What makes our approach different from the others?

Utworzono: wtorek, 20 sierpień 2024 16:11

Poprawiono: wtorek, 20 sierpień 2024 16:18

Odsłony: 23

Historically, the ideas of denotational engineering emerged from the early works of A. Blikle, A.Blikle with A. Mazurkiewicz, and A.Blikle with A. Tarlecki. In turn, these works followed various approaches in this or another way. Below, we give credit to the authors that we have followed:

• generative grammars of N. Chomsky,
• denotational semantics of D. Scott’s and Ch. Strachey’s,
• C.A.R Hoare’s logic of programs,
• E. Dijkstra’s total correctness of programs and the derivation of correct programs,
• many-sorted algebras in computer science by J. A Goguen, J.W, Thatcher, E. G. Wagner and J. B. Wright,
• three-valued propositional calculus of J. McCarthy,
• abstract errors in program’s semantics originally introduced by Joe Goguen, and later also investigated from a perspective of a Hoare’s logic by J. V. Tucker and J. I. Zucker.
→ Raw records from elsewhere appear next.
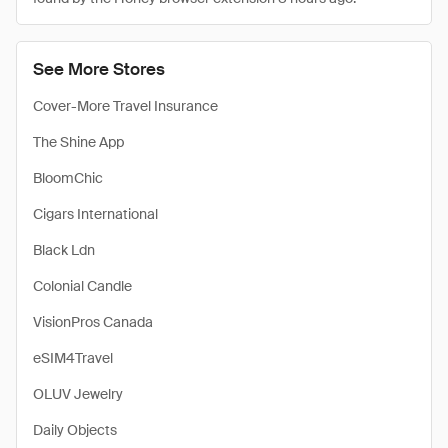
See More Stores
Cover-More Travel Insurance
The Shine App
BloomChic
Cigars International
Black Ldn
Colonial Candle
VisionPros Canada
eSIM4Travel
OLUV Jewelry
Daily Objects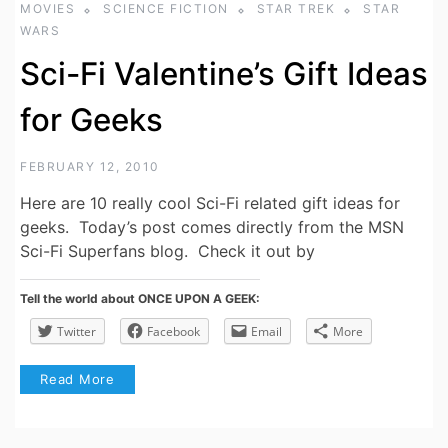
MOVIES
SCIENCE FICTION
STAR TREK
STAR
WARS
Sci-Fi Valentine’s Gift Ideas
for Geeks
FEBRUARY 12, 2010
Here are 10 really cool Sci-Fi related gift ideas for
geeks. Today’s post comes directly from the MSN
Sci-Fi Superfans blog. Check it out by
Tell the world about ONCE UPON A GEEK:
Twitter
Facebook
Email
More
Read More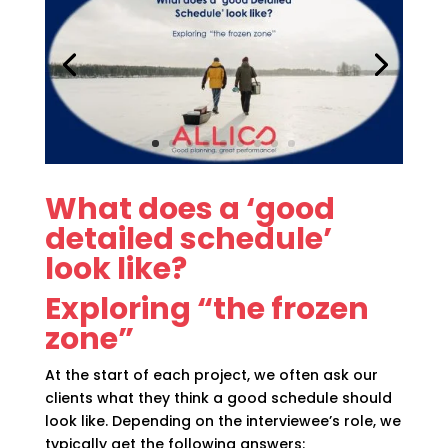
What does a ‘good
detailed schedule’
look like?
Exploring “the frozen
zone”
At the start of each project, we often ask our
clients what they think a good schedule should
look like. Depending on the interviewee’s role, we
typically get the following answers: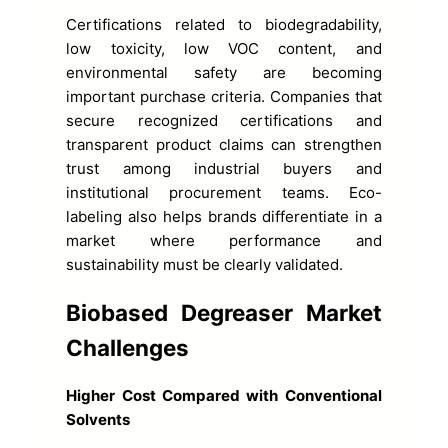
Certifications related to biodegradability,
low toxicity, low VOC content, and
environmental safety are becoming
important purchase criteria. Companies that
secure recognized certifications and
transparent product claims can strengthen
trust among industrial buyers and
institutional procurement teams. Eco-
labeling also helps brands differentiate in a
market where performance and
sustainability must be clearly validated.
Biobased Degreaser Market
Challenges
Higher Cost Compared with Conventional
Solvents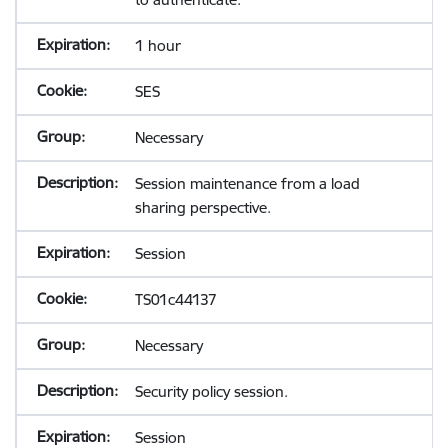
1 hour
SES
Necessary
Session maintenance from a load
sharing perspective.
Session
TS01c44137
Necessary
Security policy session.
Session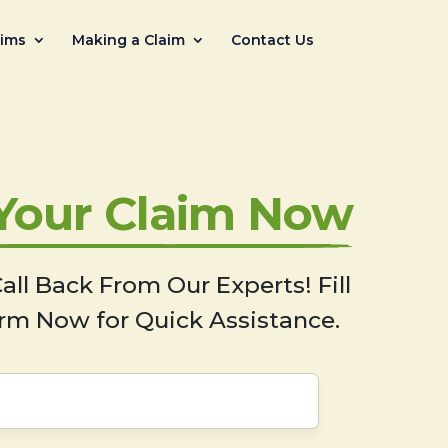
aims
Making a Claim
Contact Us
 Your Claim Now
all Back From Our Experts! Fill
rm Now for Quick Assistance.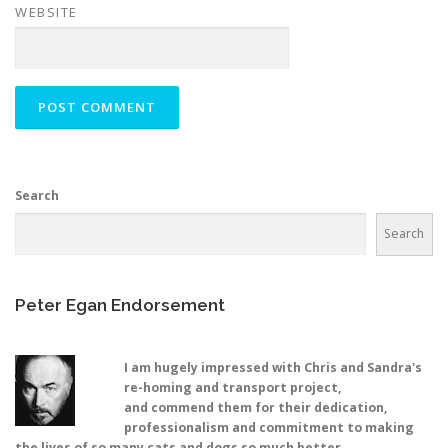
WEBSITE
Search
Search
Peter Egan Endorsement
I am hugely impressed with Chris and Sandra's
re-homing and transport project,
and commend them for their dedication,
professionalism and commitment to making
the lives of so many cats and dogs so much better.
The main differences between our approach and other approaches to denotational semantics and program correctness are the following:

In the field of programming language design:

• our denotational models are based on set theory rather than D. Scott’s and Ch. Strachey reflexive domains,
• the denotations of programs are state-to-state functions rather than continuation-to-continuation,
• denotations are developed in the first place, and syntax is derived from them later; the process of the derivation of syntax is highly algorithmizable,
• the idea of a colloquial syntax allows making syntax user-friendly without damaging mathematical rigor,
• our denotational models include:
• error-detection mechanisms supported by three-valued boolean expressions and predicates, 
• objects and classes,
• SQL databases,
• simple Petri nets concurrency.

In the field of correct program development:

• the soundness of program construction rules is proved on the grounds of a denotation semantics of the involved language,
• the use of three-valued predicates enriches Dijkstra’s total correctness approach by a clean-termination property.